A House of Representatives subcommittee has scheduled a hearing Thursday to discuss three bills intended to promote consolidated interim storage and eventual disposal of spent reactor fuel from U.S. nuclear power plants.
The latest of these measures is the Storage and Transportation of Residual and Excess (STORE) Nuclear Fuel Act, filed last week by Rep Doris Matsui (D-Calif.).
That legislation would authorize the U.S. Department of Energy to assume ownership of used commercial nuclear fuel to speed up the creation of consolidated interim spent fuel storage sites. It would allow both DOE and private companies to develop such facilities, with priority given to the commercial sector, and would create a process to develop a storage site based on consent-based agreements with tribal, state, and local governments.

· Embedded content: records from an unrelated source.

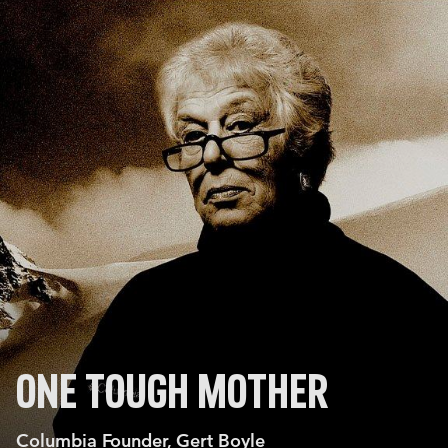
ONE TOUGH MOTHER
Columbia Founder, Gert Boyle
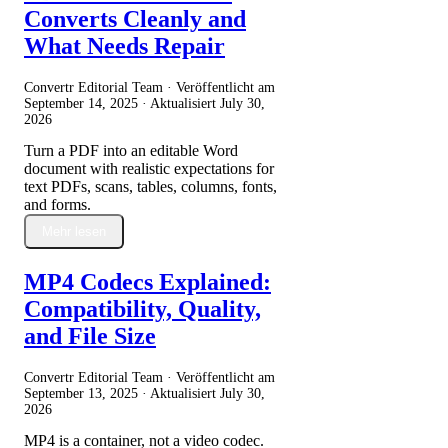
Converts Cleanly and
What Needs Repair
Convertr Editorial Team · Veröffentlicht am
September 14, 2025
· Aktualisiert
July 30,
2026
Turn a PDF into an editable Word
document with realistic expectations for
text PDFs, scans, tables, columns, fonts,
and forms.
Mehr lesen
MP4 Codecs Explained:
Compatibility, Quality,
and File Size
Convertr Editorial Team · Veröffentlicht am
September 13, 2025
· Aktualisiert
July 30,
2026
MP4 is a container, not a video codec.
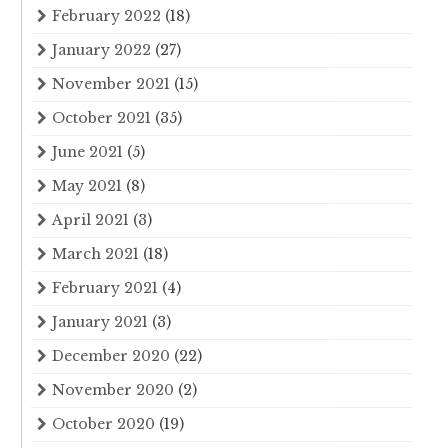
February 2022
(18)
January 2022
(27)
November 2021
(15)
October 2021
(35)
June 2021
(5)
May 2021
(8)
April 2021
(3)
March 2021
(18)
February 2021
(4)
January 2021
(3)
December 2020
(22)
November 2020
(2)
October 2020
(19)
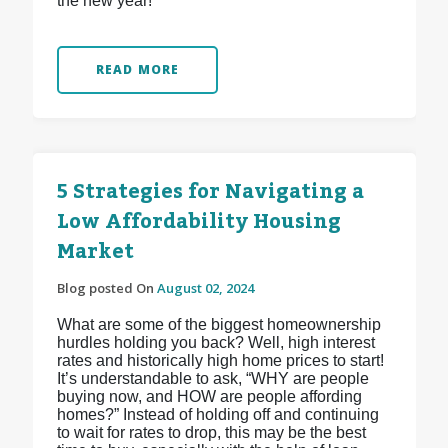
the new year!
READ MORE
5 Strategies for Navigating a
Low Affordability Housing
Market
Blog posted On
August 02, 2024
What are some of the biggest homeownership
hurdles holding you back? Well, high interest
rates and historically high home prices to start!
It’s understandable to ask, “WHY are people
buying now, and HOW are people affording
homes?” Instead of holding off and continuing
to wait for rates to drop, this may be the best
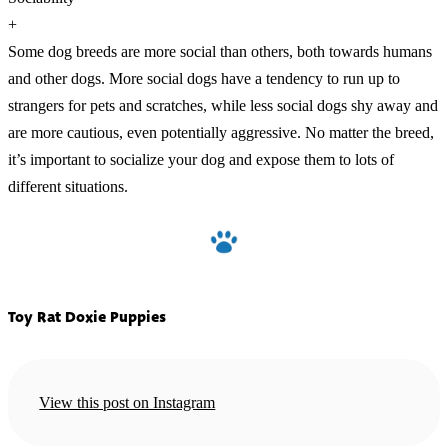
+
Some dog breeds are more social than others, both towards humans
and other dogs. More social dogs have a tendency to run up to
strangers for pets and scratches, while less social dogs shy away and
are more cautious, even potentially aggressive. No matter the breed,
it’s important to socialize your dog and expose them to lots of
different situations.
Toy Rat Doxie Puppies
View this post on Instagram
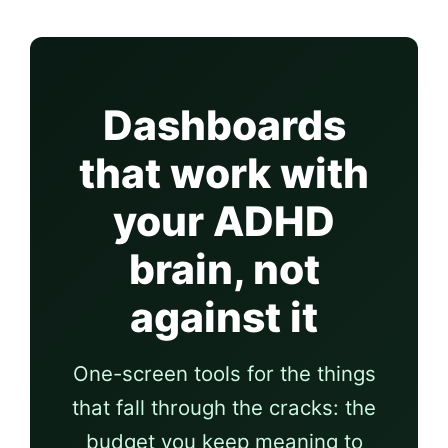
Dashboards
that work with
your ADHD
brain, not
against it
One-screen tools for the things
that fall through the cracks: the
budget you keep meaning to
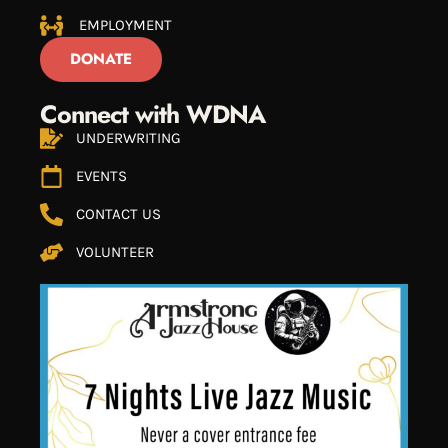
EMPLOYMENT
DONATE
Connect with WDNA
UNDERWRITING
EVENTS
CONTACT US
VOLUNTEER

Roughly 80,000 metric tons of radioactive used fuel remains stranded at atomic energy facilities around the United States. The 1982 Nuclear Waste Policy Act directed the Energy Department to by Jan. 31, 1998, begin taking that material for disposal. The agency has yet to do so.
“The current nuclear storage reality is not sustainable. Keeping spent fuel at decommissioned plants is unfair to communities across the country who never signed up to play host to dangerous radioactive waste for decades,” Matsui, whose congressional district covers the decommissioned Rancho Seco nuclear plant, said in a press release.

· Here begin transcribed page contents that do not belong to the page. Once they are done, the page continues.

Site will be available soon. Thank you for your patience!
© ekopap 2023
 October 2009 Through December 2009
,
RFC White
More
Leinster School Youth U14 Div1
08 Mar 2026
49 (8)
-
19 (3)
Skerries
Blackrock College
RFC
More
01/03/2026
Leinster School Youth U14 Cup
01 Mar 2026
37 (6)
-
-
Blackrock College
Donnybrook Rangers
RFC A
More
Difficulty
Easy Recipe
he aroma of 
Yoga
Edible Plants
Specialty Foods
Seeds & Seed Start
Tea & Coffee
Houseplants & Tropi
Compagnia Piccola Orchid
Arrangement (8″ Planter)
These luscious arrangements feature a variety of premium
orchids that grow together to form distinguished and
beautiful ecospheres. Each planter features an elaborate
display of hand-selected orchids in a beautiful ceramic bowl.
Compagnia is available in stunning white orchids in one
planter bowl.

Also up for discussion starting at 10 a.m. Thursday by the House Energy and Commerce environment and climate change subcommittee are Rep. Jerry McNerney’s (D-Calif.) Nuclear Waste Policy Amendments Act of 2019 and Rep. Mike Levin’s (D-Calif.) Spent Fuel Prioritization Act of 2019. Witnesses include: Maria Korsnick, president and CEO of the Nuclear Energy Institute; Lake Barrett, former acting chief of DOE’s now-disbanded Office of Civilian Radioactive Waste Management; and Robert Halstead, executive director of the Nevada Agency for Nuclear Projects.
Two commercial ventures are seeking federal licenses for consolidated interim storage sites in Texas and New Mexico.